Work instruction 1 | Before the items, repeat word for word the stretch of the orthodontics text from "The science is" through "with the mouth.".
Work instruction 2 | According to the orthodontics text, what does the word malocclusion literally mean?

Supplied text |

* * *

Would you be surprised to learn that dental health is just as much concerned with the jaws and face as the teeth?
In fact, dentistry has its very own discipline dealing with these aspects, which are more closely aligned to oral health than most people think.
The science is orthodontics – derived from the Greek words ortho, meaning straight and odons, – or tooth.
Readers might rightly ask what on earth straight teeth have to do with the jaws and face.
Well, the job of the orthodontist is to correct malocclusion of the upper and lower jaw. The origins of the word malocclusion – this time from Latin – give us an idea of the problem. It literally means badly-closing and it refers to the way in which the upper jaw connects to the lower.
Good occlusion is critical for bite function and malocclusion can cause the teeth to wear down much quicker than they should. It can also have a detrimental effect on the smile, especially if it causes an underbite or overbite. This is why some dentists will tell you that good dentistry is just as much concerned with the face as a whole as with the mouth.
Malocclusion and the teeth grinding associated with the condition are also one of the leading causes of migraines. Acute cases can also severely affect bite function causing indigestion, bloating and other conditions.
It’s not just dentists who are realising the wider health benefits of straighter teeth. Demand for orthodontics is on the rise, with an estimated million people every year seeking treatment.
Where treatments have typically been aimed at younger people, more adults are now seeking treatment.
How do I know if I need treatment?
Take a look in the mirror. If you have one of the following problems, you could be a candidate for treatment.
- Protruding upper or lower front teeth – the most common dental problems
- Overcrowding – too many teeth in either jaw with no space in between teeth
- Impacted teeth – extra teeth come in front or behind the normal row of teeth.
- Significant gaps between the teeth
- Deep bite – upper teeth covering your lower teeth when you bite
- Reverse bite – when you bite, your upper teeth bite inside your lower teeth
- Open bite – upper and lower front teeth remaining apart when you bite, while back teeth meet. Your tongue can be seen between the upper and lower front teeth
- Asymmetry – the centre lines of your upper and lower front teeth do not match, and it seems that the teeth have drifted or the position of your jaw has shifted
Orthodontic treatment can help to re-align these teeth into their correct functional position
What’s the Treatment?
Your smile is as unique as you are – and so are its imperfections. Treatments vary from patient to patient and could include methods like the Inman Aligner to work on front teeth only, or Invisalign which works across all teeth if necessary.
Patients can opt for fixed or removable systems with treatment times also varying depending on the severity of the problem.
Far less predictable is the benefits patients receive from straighter teeth and a perfectly aligned bite, including less crowding, restored bite function and an enhanced smile.

* * *

Data shown |

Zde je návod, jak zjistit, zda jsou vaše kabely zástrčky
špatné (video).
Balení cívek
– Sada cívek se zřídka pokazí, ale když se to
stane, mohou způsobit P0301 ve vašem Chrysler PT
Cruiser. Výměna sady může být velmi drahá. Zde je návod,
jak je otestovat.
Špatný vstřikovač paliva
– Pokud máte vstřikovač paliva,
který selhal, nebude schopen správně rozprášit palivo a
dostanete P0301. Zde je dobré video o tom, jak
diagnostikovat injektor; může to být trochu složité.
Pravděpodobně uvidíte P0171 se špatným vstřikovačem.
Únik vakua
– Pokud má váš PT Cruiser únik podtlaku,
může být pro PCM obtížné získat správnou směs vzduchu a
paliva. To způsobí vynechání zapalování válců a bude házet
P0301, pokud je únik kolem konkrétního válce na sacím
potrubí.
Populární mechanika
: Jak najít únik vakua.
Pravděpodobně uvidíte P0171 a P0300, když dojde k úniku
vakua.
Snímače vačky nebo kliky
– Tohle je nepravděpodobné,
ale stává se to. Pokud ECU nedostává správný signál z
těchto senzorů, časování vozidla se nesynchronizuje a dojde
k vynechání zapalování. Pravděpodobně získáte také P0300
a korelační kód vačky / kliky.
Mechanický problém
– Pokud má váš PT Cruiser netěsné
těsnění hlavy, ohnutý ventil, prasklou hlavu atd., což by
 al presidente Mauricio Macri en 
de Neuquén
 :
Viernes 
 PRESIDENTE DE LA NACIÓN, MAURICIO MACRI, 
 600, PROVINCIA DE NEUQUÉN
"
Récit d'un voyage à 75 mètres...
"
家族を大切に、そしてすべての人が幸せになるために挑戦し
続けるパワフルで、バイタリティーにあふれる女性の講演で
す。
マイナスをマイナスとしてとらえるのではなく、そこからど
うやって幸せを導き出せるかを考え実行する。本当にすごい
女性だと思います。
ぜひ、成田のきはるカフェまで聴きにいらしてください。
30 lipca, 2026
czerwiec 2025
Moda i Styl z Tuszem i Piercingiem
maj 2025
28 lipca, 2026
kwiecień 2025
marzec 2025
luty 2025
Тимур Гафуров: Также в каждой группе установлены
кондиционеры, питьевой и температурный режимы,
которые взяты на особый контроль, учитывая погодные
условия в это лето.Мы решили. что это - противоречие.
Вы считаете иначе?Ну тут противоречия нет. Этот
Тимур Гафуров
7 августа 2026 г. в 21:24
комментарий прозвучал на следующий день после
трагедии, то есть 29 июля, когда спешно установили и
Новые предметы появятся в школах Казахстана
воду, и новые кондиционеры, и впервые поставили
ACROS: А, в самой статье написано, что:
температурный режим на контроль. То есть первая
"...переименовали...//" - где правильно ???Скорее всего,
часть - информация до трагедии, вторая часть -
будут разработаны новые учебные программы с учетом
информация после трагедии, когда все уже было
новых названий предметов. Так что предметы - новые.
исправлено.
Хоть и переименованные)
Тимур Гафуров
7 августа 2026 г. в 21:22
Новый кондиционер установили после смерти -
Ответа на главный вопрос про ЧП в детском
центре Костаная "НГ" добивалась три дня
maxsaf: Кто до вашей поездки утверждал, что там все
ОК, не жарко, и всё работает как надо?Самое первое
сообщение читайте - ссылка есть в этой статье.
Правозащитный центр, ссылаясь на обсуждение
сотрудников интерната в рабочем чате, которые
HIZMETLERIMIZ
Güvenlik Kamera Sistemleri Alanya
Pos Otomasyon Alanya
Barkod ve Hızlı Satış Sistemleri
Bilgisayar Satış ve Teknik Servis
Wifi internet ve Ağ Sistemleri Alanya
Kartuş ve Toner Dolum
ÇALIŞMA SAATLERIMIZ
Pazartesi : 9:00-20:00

* * *

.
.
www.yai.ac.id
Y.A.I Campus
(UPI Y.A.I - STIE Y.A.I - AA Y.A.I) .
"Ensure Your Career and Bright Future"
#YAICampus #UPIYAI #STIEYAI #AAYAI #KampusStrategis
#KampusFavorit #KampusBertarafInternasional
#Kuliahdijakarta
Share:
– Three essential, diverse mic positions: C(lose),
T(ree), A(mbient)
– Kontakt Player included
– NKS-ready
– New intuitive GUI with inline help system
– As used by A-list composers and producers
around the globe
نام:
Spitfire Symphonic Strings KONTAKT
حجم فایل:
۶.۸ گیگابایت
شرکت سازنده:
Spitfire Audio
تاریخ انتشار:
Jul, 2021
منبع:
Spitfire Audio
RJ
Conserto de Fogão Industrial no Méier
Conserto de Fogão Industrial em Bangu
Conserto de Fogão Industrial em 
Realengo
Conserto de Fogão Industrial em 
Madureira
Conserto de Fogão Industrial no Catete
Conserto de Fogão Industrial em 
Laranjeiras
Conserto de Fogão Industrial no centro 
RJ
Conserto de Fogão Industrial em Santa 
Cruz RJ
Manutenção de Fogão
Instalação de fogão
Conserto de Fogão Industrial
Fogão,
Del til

* * *

Response 1 |
The science is orthodontics – derived from the Greek words ortho, meaning straight and odons, – or tooth.
Readers might rightly ask what on earth straight teeth have to do with the jaws and face.
Well, the job of the orthodontist is to correct malocclusion of the upper and lower jaw. The origins of the word malocclusion – this time from Latin – give us an idea of the problem. It literally means badly-closing and it refers to the way in which the upper jaw connects to the lower.
Good occlusion is critical for bite function and malocclusion can cause the teeth to wear down much quicker than they should. It can also have a detrimental effect on the smile, especially if it causes an underbite or overbite. This is why some dentists will tell you that good dentistry is just as much concerned with the face as a whole as with the mouth.

Response 2 | It literally means badly-closing.